• U.S.

A Tale of Two Rebounds

2 minute read
Christopher Matthews

The Economic recovery is in its fifth year, a span that underlines just how choppy it’s been. The S&P 500 has reached record highs, while the housing and auto industries are stronger than they’ve been in years. Still, employment growth in May, as measured by payroll service ADP, was a disappointing 135,000 jobs, and a recent gauge of manufacturing shows that the sector also contracted last month.

According to new research from the Federal Reserve Bank of St. Louis, one reason for the schizophrenic feel is that different socioeconomic groups are experiencing vastly different recoveries. With federal stimulus money long gone and Congress taking money out of the pockets of workers via budget cuts and tax increases, the job of boosting spending and employment has fallen on the Fed. Its massive bond-buying policy has kept interest rates at historic lows. But the benefits of that effort have “disproportionately gone to those who need the least help,” according to St. Louis Fed economist William Emmons.

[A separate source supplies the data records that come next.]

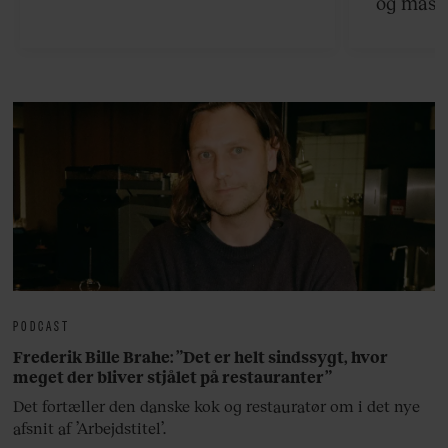
og masse
viser v
bedste ø
lan
PODCAST
Frederik Bille Brahe: ”Det er helt sindssygt, hvor
meget der bliver stjålet på restauranter”
Det fortæller den danske kok og restauratør om i det nye
afsnit af ’Arbejdstitel’.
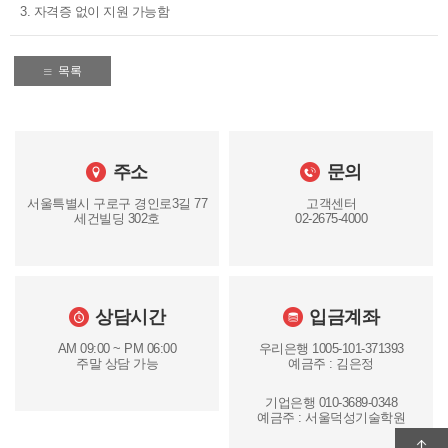
3. 자격증 없이 지원 가능함
목록
주소
문의
서울특별시 구로구 경인로3길 77
고객센터
세건빌딩 302호
02-2675-4000
상담시간
입금계좌
AM 09:00 ~ PM 06:00
우리은행 1005-101-371393
주말 상담 가능
예금주 : 김은정
기업은행 010-3689-0348
예금주 : 서울덕성기술학원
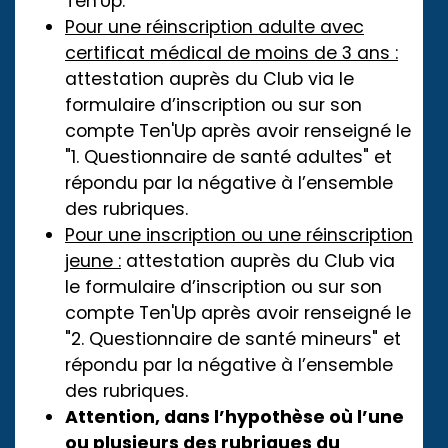
Ten'Up.
Pour une réinscription adulte avec
certificat médical de moins de 3 ans :
attestation auprès du Club via le
formulaire d’inscription ou sur son
compte Ten'Up après avoir renseigné le
"1. Questionnaire de santé adultes" et
répondu par la négative à l’ensemble
des rubriques.
Pour une inscription ou une réinscription
jeune :
attestation auprès du Club via
le formulaire d’inscription ou sur son
compte Ten'Up après avoir renseigné le
"2. Questionnaire de santé mineurs" et
répondu par la négative à l’ensemble
des rubriques.
Attention, dans l’hypothèse où l’une
ou plusieurs des rubriques du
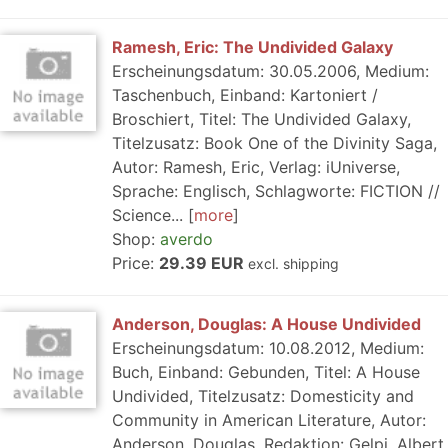
Ramesh, Eric: The Undivided Galaxy
Erscheinungsdatum: 30.05.2006, Medium:
Taschenbuch, Einband: Kartoniert /
Broschiert, Titel: The Undivided Galaxy,
Titelzusatz: Book One of the Divinity Saga,
Autor: Ramesh, Eric, Verlag: iUniverse,
Sprache: Englisch, Schlagworte: FICTION //
Science...
more
Shop:
averdo
Price:
29.39 EUR
excl. shipping
Anderson, Douglas: A House Undivided
Erscheinungsdatum: 10.08.2012, Medium:
Buch, Einband: Gebunden, Titel: A House
Undivided, Titelzusatz: Domesticity and
Community in American Literature, Autor:
Anderson, Douglas, Redaktion: Gelpi, Albert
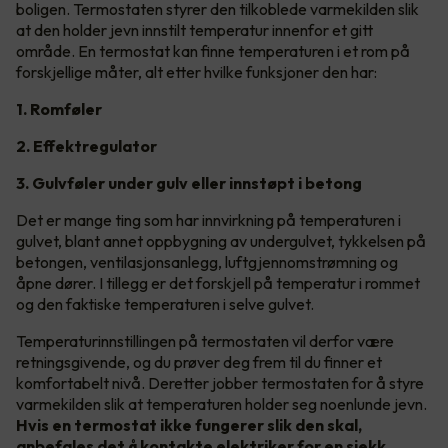
boligen. Termostaten styrer den tilkoblede varmekilden slik
at den holder jevn innstilt temperatur innenfor et gitt
område. En termostat kan finne temperaturen i et rom på
forskjellige måter, alt etter hvilke funksjoner den har:
1. Romføler
2. Effektregulator
3. Gulvføler under gulv eller innstøpt i betong
Det er mange ting som har innvirkning på temperaturen i
gulvet, blant annet oppbygning av undergulvet, tykkelsen på
betongen, ventilasjonsanlegg, luftgjennomstrømning og
åpne dører. I tillegg er det forskjell på temperatur i rommet
og den faktiske temperaturen i selve gulvet.
Temperaturinnstillingen på termostaten vil derfor være
retningsgivende, og du prøver deg frem til du finner et
komfortabelt nivå. Deretter jobber termostaten for å styre
varmekilden slik at temperaturen holder seg noenlunde jevn.
Hvis en termostat ikke fungerer slik den skal,
anbefales det å kontakte elektriker for en sjekk.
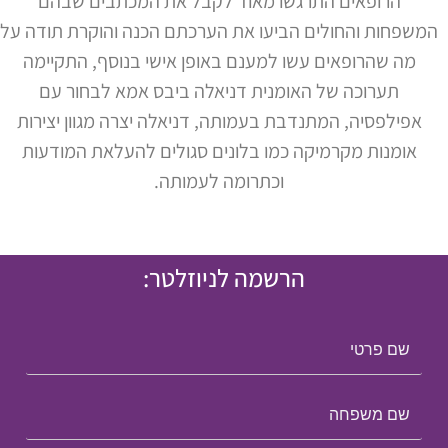
הרופאים התרגשו מאוד לקבל את המכתבים שבהם
המשפחות והחולים הביעו את הערכתם הכנה והוקרת תודה על
מה שהרופאים עשו למענם באופן אישי בנוסף, התקיימה
תערוכה של האומנית דניאלה ביבס אמא לבחור עם
אפילפסיה, המתנדבת בעמותה, דניאלה יצרה מגוון יצירות
אומנות מקרמיקה כמו בלונים סגולים להעלאת המודעות
וכתרומה לעמותה.
הרשמה לניוזלטר:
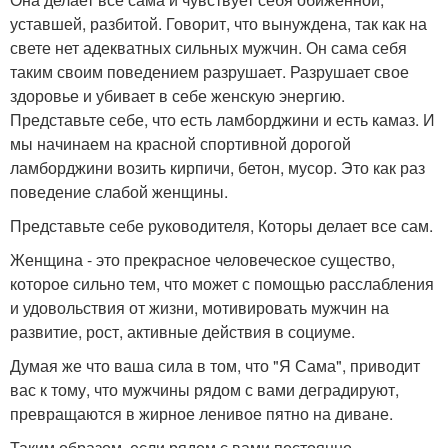
уставшей, разбитой. Говорит, что вынуждена, так как на
свете нет адекватных сильных мужчин. Он сама себя
таким своим поведением разрушает. Разрушает свое
здоровье и убивает в себе женскую энергию.
Представьте себе, что есть ламборджини и есть камаз. И
мы начинаем на красной спортивной дорогой
ламборджини возить кирпичи, бетон, мусор. Это как раз
поведение слабой женщины.
Представьте себе руководителя, Которы делает все сам.
Женщина - это прекрасное человеческое существо,
которое сильно тем, что может с помощью расслабления
и удовольствия от жизни, мотивировать мужчин на
развитие, рост, активные действия в социуме.
Думая же что ваша сила в том, что "Я Сама", приводит
вас к тому, что мужчины рядом с вами деградируют,
превращаются в жирное ленивое пятно на диване.
Таким образом, если рядом с вами постоянно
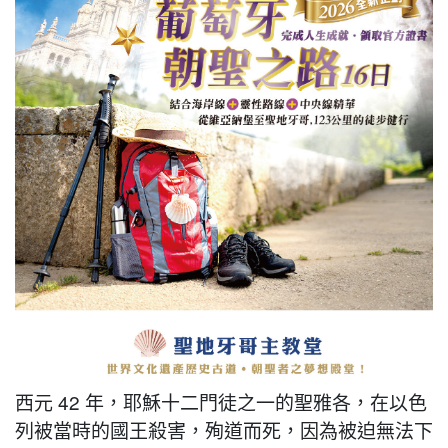
西元 42 年，耶穌十二門徒之一的聖雅各，在以色
列被當時的國王殺害，殉道而死，因為被迫無法下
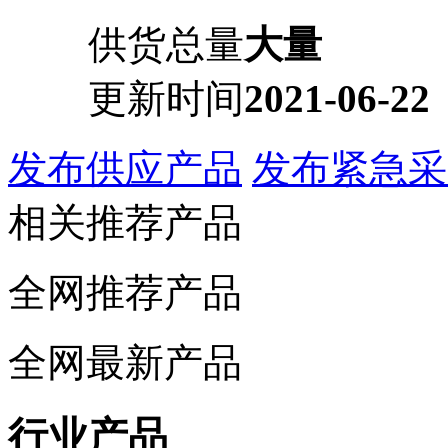
供货总量
大量
更新时间
2021-06-22
发布供应产品
发布紧急采
相关推荐产品
全网推荐产品
全网最新产品
行业产品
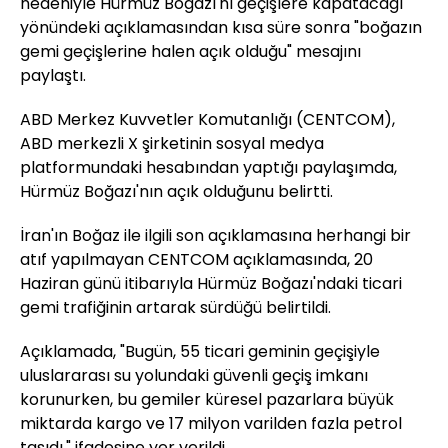
nedeniyle Hürmüz Boğazı'nı geçişlere kapatacağı
yönündeki açıklamasından kısa süre sonra "boğazın
gemi geçişlerine halen açık olduğu" mesajını
paylaştı.
ABD Merkez Kuvvetler Komutanlığı (CENTCOM),
ABD merkezli X şirketinin sosyal medya
platformundaki hesabından yaptığı paylaşımda,
Hürmüz Boğazı'nın açık olduğunu belirtti.
İran'ın Boğaz ile ilgili son açıklamasına herhangi bir
atıf yapılmayan CENTCOM açıklamasında, 20
Haziran günü itibarıyla Hürmüz Boğazı'ndaki ticari
gemi trafiğinin artarak sürdüğü belirtildi.
Açıklamada, "Bugün, 55 ticari geminin geçişiyle
uluslararası su yolundaki güvenli geçiş imkanı
korunurken, bu gemiler küresel pazarlara büyük
miktarda kargo ve 17 milyon varilden fazla petrol
taşıdı." ifadesine yer verildi.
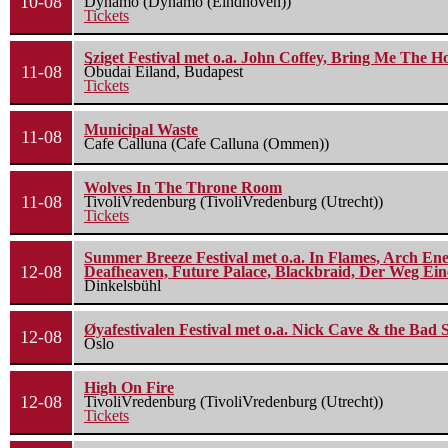
10-08
Dynamo (Dynamo (Eindhoven))
Tickets
Sziget Festival met o.a. John Coffey, Bring Me The H
11-08
Óbudai Eiland, Budapest
Tickets
Municipal Waste
11-08
Cafe Calluna (Cafe Calluna (Ommen))
Wolves In The Throne Room
11-08
TivoliVredenburg (TivoliVredenburg (Utrecht))
Tickets
Summer Breeze Festival met o.a. In Flames, Arch Ene
12-08
Deafheaven, Future Palace, Blackbraid, Der Weg Eine
Dinkelsbühl
Øyafestivalen Festival met o.a. Nick Cave & the Bad 
12-08
Oslo
High On Fire
12-08
TivoliVredenburg (TivoliVredenburg (Utrecht))
Tickets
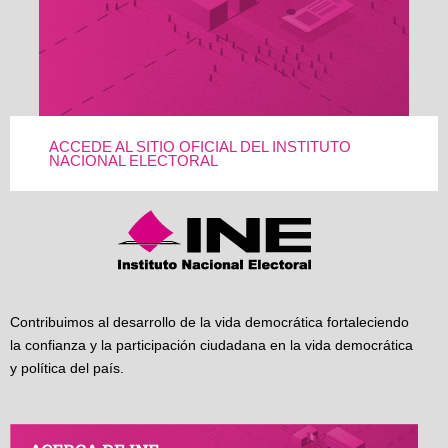
ACCEDE AL SITIO OFICIAL DEL INSTITUTO
NACIONAL ELECTORAL
Contribuimos al desarrollo de la vida democrática fortaleciendo
la confianza y la participación ciudadana en la vida democrática
y política del país.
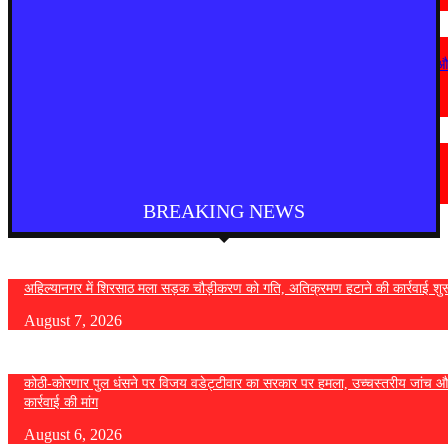
August 6, 2026
देश
कोठी-कोरणार पुल धंसने पर विजय वडेट्टीवार का सरकार पर हमला, उच्चस्तरीय जांच 
कड़ी कार्रवाई की मांग
August 6, 2026
चंद्रपूर
चंद्रपुर में 67 सरकारी और निजी कार्यालयों को कारण बताओ नोटिस
August 5, 2026
BREAKING NEWS
अहिल्यानगर में शिरसाठ मला सड़क चौड़ीकरण को गति, अतिक्रमण हटाने की कार्रवाई शुर
August 7, 2026
कोठी-कोरणार पुल धंसने पर विजय वडेट्टीवार का सरकार पर हमला, उच्चस्तरीय जांच औ
कार्रवाई की मांग
August 6, 2026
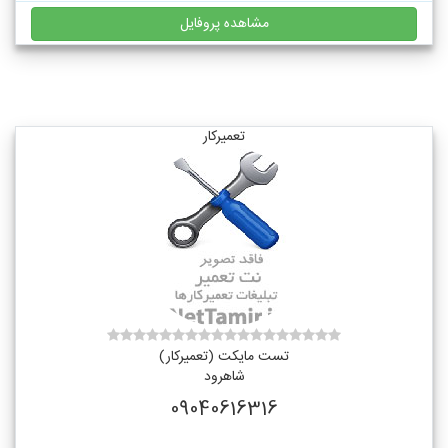
مشاهده پروفایل
تعمیرکار
تست مایکت (تعمیرکار)
شاهرود
09040616316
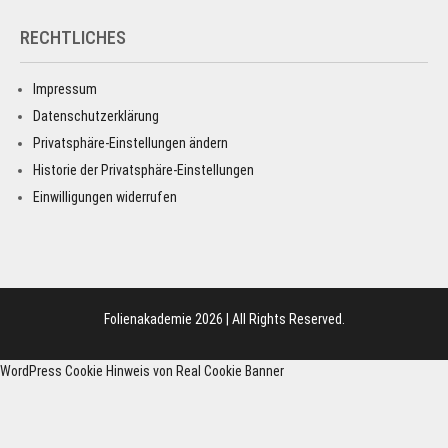
RECHTLICHES
Impressum
Datenschutzerklärung
Privatsphäre-Einstellungen ändern
Historie der Privatsphäre-Einstellungen
Einwilligungen widerrufen
Folienakademie 2026 | All Rights Reserved.
WordPress Cookie Hinweis von Real Cookie Banner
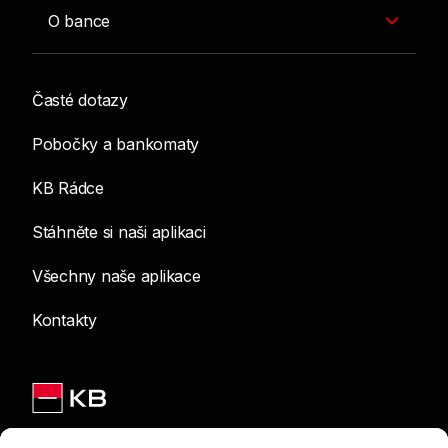
O bance
Časté dotazy
Pobočky a bankomaty
KB Rádce
Stáhněte si naši aplikaci
Všechny naše aplikace
Kontakty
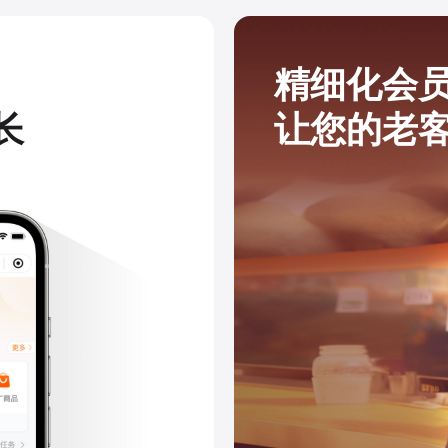
精细化会
长
让您的老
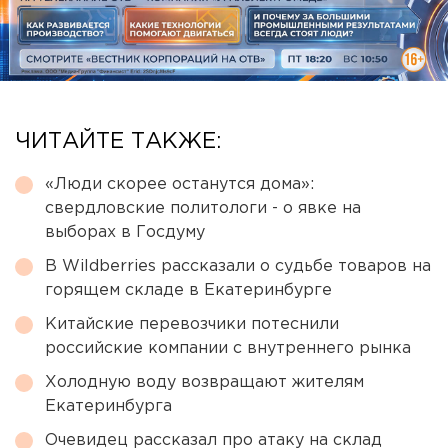
ЧИТАЙТЕ ТАКЖЕ:
«Люди скорее останутся дома»:
свердловские политологи - о явке на
выборах в Госдуму
В Wildberries рассказали о судьбе товаров на
горящем складе в Екатеринбурге
Китайские перевозчики потеснили
российские компании с внутреннего рынка
Холодную воду возвращают жителям
Екатеринбурга
Очевидец рассказал про атаку на склад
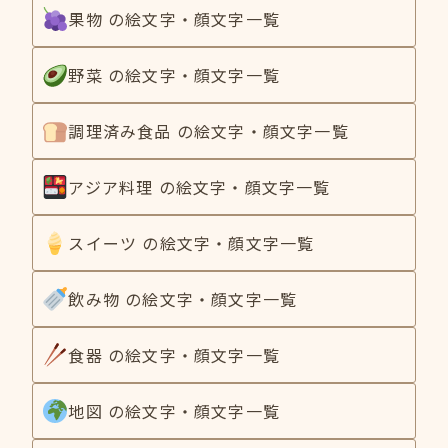
果物 の絵文字・顔文字一覧
野菜 の絵文字・顔文字一覧
調理済み食品 の絵文字・顔文字一覧
アジア料理 の絵文字・顔文字一覧
スイーツ の絵文字・顔文字一覧
飲み物 の絵文字・顔文字一覧
食器 の絵文字・顔文字一覧
地図 の絵文字・顔文字一覧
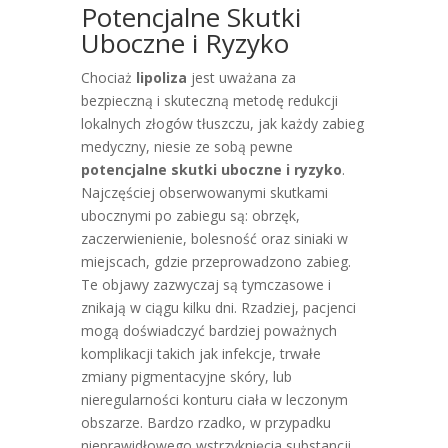
Potencjalne Skutki
Uboczne i Ryzyko
Chociaż
lipoliza
jest uważana za
bezpieczną i skuteczną metodę redukcji
lokalnych złogów tłuszczu, jak każdy zabieg
medyczny, niesie ze sobą pewne
potencjalne skutki uboczne i ryzyko
.
Najczęściej obserwowanymi skutkami
ubocznymi po zabiegu są: obrzęk,
zaczerwienienie, bolesność oraz siniaki w
miejscach, gdzie przeprowadzono zabieg.
Te objawy zazwyczaj są tymczasowe i
znikają w ciągu kilku dni. Rzadziej, pacjenci
mogą doświadczyć bardziej poważnych
komplikacji takich jak infekcje, trwałe
zmiany pigmentacyjne skóry, lub
nieregularności konturu ciała w leczonym
obszarze. Bardzo rzadko, w przypadku
nieprawidłowego wstrzyknięcia substancji,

Wealthy homeowners have profited from low rates that make mortgages cheaper and nudge stock values higher. But many of the folks hit hardest by the crisis have been unable to modify their mortgages because of high debt loads. Nor have they benefited from rising equity prices, because rates of participation in the stock market are at 15-year lows. That’s a recipe for stagnation for the less well off. The economy will continue to convalesce, says Mark Zandi, chief economist for Moody’s Analytics, “but it won’t feel like we’re in top gear, because a large part of the population is still struggling financially.”